> _WHAT YOU NEED TO DO_: Output the part of the material that opens with the line containing "684, 1107, 960]" and closes with the line containing "text 勞動法務司 甘科長耀斌 [148, 242, 1172, 297]", repeating each line exactly and including both end lines.
Begin STORED RECORDS
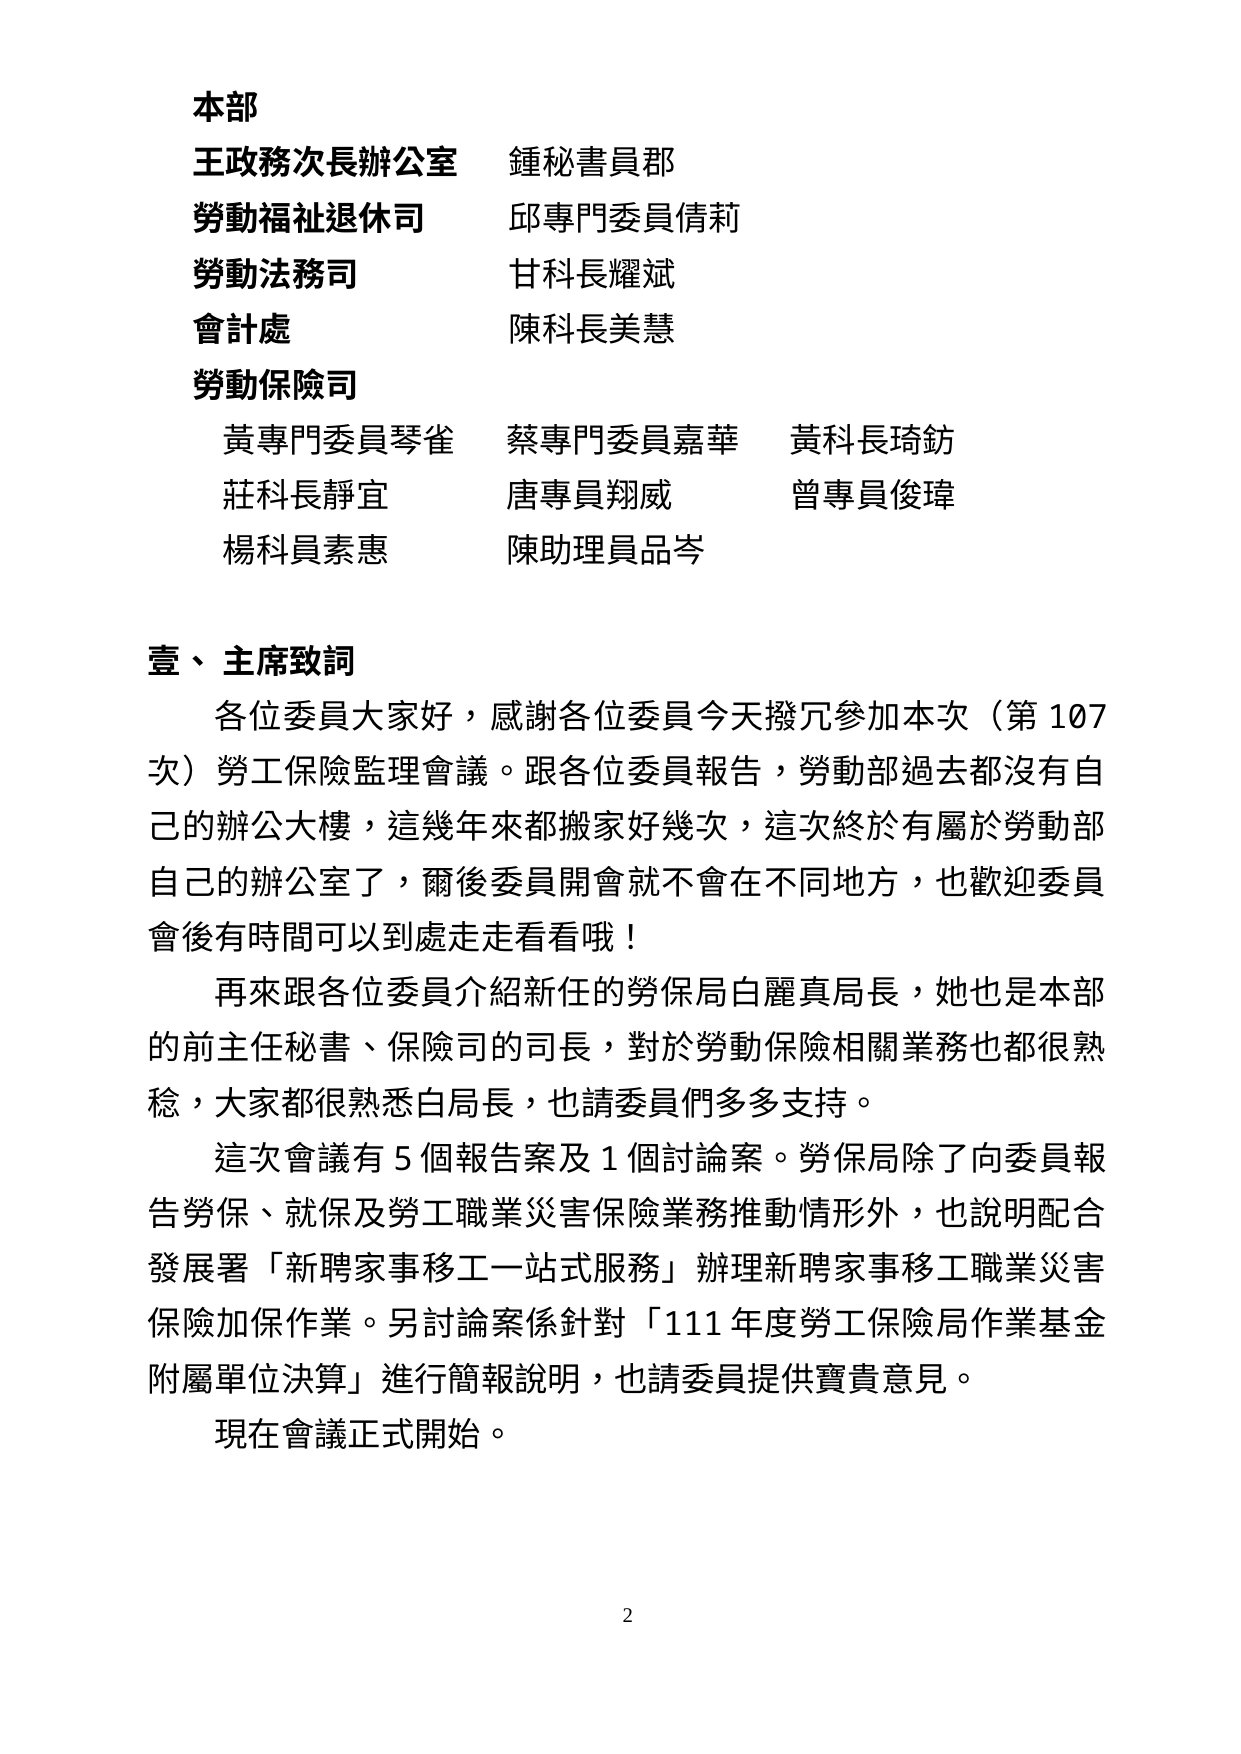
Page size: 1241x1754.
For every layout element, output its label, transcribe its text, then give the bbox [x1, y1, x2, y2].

text 各位委員大家好，感謝各位委員今天撥冗參加本次（第107次）勞工保險監理會議。跟各位委員報告，勞動部過去都沒有自己的辦公大樓，這幾年來都搬家好幾次，這次終於有屬於勞動部自己的辦公室了，爾後委員開會就不會在不同地方，也歡迎委員會後有時間可以到處走走看看哦！ [148, 684, 1107, 960]
text 楊科員素惠 陳助理員品岑 [223, 519, 1172, 574]
text 現在會議正式開始。 [148, 1402, 1107, 1457]
list 主席致詞 [148, 629, 1107, 684]
text 黃專門委員琴雀 蔡專門委員嘉華 黃科長琦鈁 [223, 408, 1172, 463]
text 勞動福祉退休司 邱專門委員倩莉 [148, 186, 1172, 241]
text 莊科長靜宜 唐專員翔威 曾專員俊瑋 [223, 463, 1172, 519]
text 勞動保險司 [148, 353, 1172, 408]
text 勞動法務司 甘科長耀斌 [148, 242, 1172, 297]
text 會計處 陳科長美慧 [148, 297, 1172, 353]
text 這次會議有5個報告案及1個討論案。勞保局除了向委員報告勞保、就保及勞工職業災害保險業務推動情形外，也說明配合發展署「新聘家事移工一站式服務」辦理新聘家事移工職業災害保險加保作業。另討論案係針對「111年度勞工保險局作業基金附屬單位決算」進行簡報說明，也請委員提供寶貴意見。 [148, 1126, 1107, 1402]
text 本部 [148, 75, 1172, 130]
text 王政務次長辦公室 鍾秘書員郡 [148, 131, 1172, 186]
text 再來跟各位委員介紹新任的勞保局白麗真局長，她也是本部的前主任秘書、保險司的司長，對於勞動保險相關業務也都很熟稔，大家都很熟悉白局長，也請委員們多多支持。 [148, 960, 1107, 1126]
End STORED RECORDS
> _RESULT OF THE TASK_:
text 各位委員大家好，感謝各位委員今天撥冗參加本次（第107次）勞工保險監理會議。跟各位委員報告，勞動部過去都沒有自己的辦公大樓，這幾年來都搬家好幾次，這次終於有屬於勞動部自己的辦公室了，爾後委員開會就不會在不同地方，也歡迎委員會後有時間可以到處走走看看哦！ [148, 684, 1107, 960]
text 楊科員素惠 陳助理員品岑 [223, 519, 1172, 574]
text 現在會議正式開始。 [148, 1402, 1107, 1457]
list 主席致詞 [148, 629, 1107, 684]
text 黃專門委員琴雀 蔡專門委員嘉華 黃科長琦鈁 [223, 408, 1172, 463]
text 勞動福祉退休司 邱專門委員倩莉 [148, 186, 1172, 241]
text 莊科長靜宜 唐專員翔威 曾專員俊瑋 [223, 463, 1172, 519]
text 勞動保險司 [148, 353, 1172, 408]
text 勞動法務司 甘科長耀斌 [148, 242, 1172, 297]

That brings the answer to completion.